ABOUT THIS EXERCISE: Please return only the lines from the one holding "serving bowl: present" through the one holding "knife block: present", exactly as they appear in the records below, both ends included.

+ + + +

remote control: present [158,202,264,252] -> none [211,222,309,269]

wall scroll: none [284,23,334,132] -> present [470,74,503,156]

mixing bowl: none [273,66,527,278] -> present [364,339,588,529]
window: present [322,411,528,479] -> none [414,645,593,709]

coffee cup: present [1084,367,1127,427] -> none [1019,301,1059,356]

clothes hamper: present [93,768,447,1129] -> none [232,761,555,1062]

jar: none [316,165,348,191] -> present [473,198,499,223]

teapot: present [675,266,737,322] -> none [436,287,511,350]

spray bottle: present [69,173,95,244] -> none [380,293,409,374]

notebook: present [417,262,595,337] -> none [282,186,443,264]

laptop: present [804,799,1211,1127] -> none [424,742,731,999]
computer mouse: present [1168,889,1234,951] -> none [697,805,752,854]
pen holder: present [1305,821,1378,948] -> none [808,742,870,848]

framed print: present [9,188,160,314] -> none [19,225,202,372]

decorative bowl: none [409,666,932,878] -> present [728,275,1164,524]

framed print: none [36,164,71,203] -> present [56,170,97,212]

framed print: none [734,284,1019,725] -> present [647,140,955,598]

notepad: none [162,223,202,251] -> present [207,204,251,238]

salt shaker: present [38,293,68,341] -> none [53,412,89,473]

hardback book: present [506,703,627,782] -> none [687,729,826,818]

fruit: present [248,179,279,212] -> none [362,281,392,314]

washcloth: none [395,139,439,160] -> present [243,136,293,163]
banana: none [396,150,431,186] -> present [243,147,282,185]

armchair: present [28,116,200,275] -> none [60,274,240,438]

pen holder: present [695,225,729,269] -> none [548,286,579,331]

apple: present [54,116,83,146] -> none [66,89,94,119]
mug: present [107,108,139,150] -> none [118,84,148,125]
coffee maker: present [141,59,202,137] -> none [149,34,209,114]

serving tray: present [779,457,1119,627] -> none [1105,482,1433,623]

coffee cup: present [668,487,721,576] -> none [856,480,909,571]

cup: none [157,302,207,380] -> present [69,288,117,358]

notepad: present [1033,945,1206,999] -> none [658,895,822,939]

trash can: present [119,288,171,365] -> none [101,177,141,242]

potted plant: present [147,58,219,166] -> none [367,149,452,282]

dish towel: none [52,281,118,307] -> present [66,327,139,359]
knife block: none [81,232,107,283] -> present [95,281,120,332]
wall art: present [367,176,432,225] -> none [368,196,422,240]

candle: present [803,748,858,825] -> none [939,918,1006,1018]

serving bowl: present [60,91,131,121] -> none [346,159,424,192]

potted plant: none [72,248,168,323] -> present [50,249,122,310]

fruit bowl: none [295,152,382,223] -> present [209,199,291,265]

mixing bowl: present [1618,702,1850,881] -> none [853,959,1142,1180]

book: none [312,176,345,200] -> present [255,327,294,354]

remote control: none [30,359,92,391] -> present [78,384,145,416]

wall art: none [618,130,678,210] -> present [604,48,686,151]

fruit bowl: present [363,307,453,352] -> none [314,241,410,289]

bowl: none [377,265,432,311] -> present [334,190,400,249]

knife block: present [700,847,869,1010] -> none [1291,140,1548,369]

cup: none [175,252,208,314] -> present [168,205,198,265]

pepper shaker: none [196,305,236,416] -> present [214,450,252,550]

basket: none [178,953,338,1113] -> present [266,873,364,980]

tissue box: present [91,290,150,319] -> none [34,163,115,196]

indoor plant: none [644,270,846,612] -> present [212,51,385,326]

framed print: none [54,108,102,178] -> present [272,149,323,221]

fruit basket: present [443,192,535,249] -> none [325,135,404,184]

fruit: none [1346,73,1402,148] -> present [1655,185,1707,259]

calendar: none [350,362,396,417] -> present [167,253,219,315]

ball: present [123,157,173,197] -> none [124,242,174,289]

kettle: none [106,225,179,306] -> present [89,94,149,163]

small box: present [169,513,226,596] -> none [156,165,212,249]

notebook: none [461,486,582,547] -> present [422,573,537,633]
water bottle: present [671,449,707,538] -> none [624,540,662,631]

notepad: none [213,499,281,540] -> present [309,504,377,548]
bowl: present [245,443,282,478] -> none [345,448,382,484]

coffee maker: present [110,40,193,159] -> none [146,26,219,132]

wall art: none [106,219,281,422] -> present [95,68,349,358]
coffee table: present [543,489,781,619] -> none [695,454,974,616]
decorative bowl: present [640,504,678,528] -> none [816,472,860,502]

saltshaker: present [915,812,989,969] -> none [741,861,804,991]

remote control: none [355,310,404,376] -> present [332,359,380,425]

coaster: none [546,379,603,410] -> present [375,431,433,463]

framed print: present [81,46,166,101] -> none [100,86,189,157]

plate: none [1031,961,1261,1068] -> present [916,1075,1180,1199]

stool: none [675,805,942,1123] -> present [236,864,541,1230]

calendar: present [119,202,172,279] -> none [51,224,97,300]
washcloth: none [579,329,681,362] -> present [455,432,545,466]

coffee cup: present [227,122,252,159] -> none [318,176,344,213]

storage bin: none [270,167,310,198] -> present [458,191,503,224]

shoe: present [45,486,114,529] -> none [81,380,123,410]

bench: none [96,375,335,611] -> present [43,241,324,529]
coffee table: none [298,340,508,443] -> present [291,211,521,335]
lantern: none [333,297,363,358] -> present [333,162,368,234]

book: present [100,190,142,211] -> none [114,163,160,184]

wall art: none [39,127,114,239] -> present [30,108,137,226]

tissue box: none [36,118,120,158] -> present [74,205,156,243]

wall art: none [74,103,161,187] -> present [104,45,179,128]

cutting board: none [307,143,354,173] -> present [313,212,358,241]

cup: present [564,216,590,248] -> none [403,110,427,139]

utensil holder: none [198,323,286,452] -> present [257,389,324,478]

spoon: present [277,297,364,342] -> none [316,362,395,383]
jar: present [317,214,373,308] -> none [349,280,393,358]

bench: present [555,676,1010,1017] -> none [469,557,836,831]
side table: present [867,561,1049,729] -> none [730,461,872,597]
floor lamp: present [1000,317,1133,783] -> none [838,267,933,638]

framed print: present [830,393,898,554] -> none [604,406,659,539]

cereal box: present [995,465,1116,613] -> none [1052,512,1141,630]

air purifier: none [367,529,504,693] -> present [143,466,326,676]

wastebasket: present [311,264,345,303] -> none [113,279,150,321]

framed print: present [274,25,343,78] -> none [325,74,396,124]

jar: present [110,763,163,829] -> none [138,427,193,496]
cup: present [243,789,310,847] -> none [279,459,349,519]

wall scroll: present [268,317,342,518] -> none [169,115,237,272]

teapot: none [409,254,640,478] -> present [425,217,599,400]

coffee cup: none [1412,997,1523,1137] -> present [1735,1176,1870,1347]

+ + + +

FINISHED TASK:
serving bowl: present [60,91,131,121] -> none [346,159,424,192]

potted plant: none [72,248,168,323] -> present [50,249,122,310]

fruit bowl: none [295,152,382,223] -> present [209,199,291,265]

mixing bowl: present [1618,702,1850,881] -> none [853,959,1142,1180]

book: none [312,176,345,200] -> present [255,327,294,354]

remote control: none [30,359,92,391] -> present [78,384,145,416]

wall art: none [618,130,678,210] -> present [604,48,686,151]

fruit bowl: present [363,307,453,352] -> none [314,241,410,289]

bowl: none [377,265,432,311] -> present [334,190,400,249]

knife block: present [700,847,869,1010] -> none [1291,140,1548,369]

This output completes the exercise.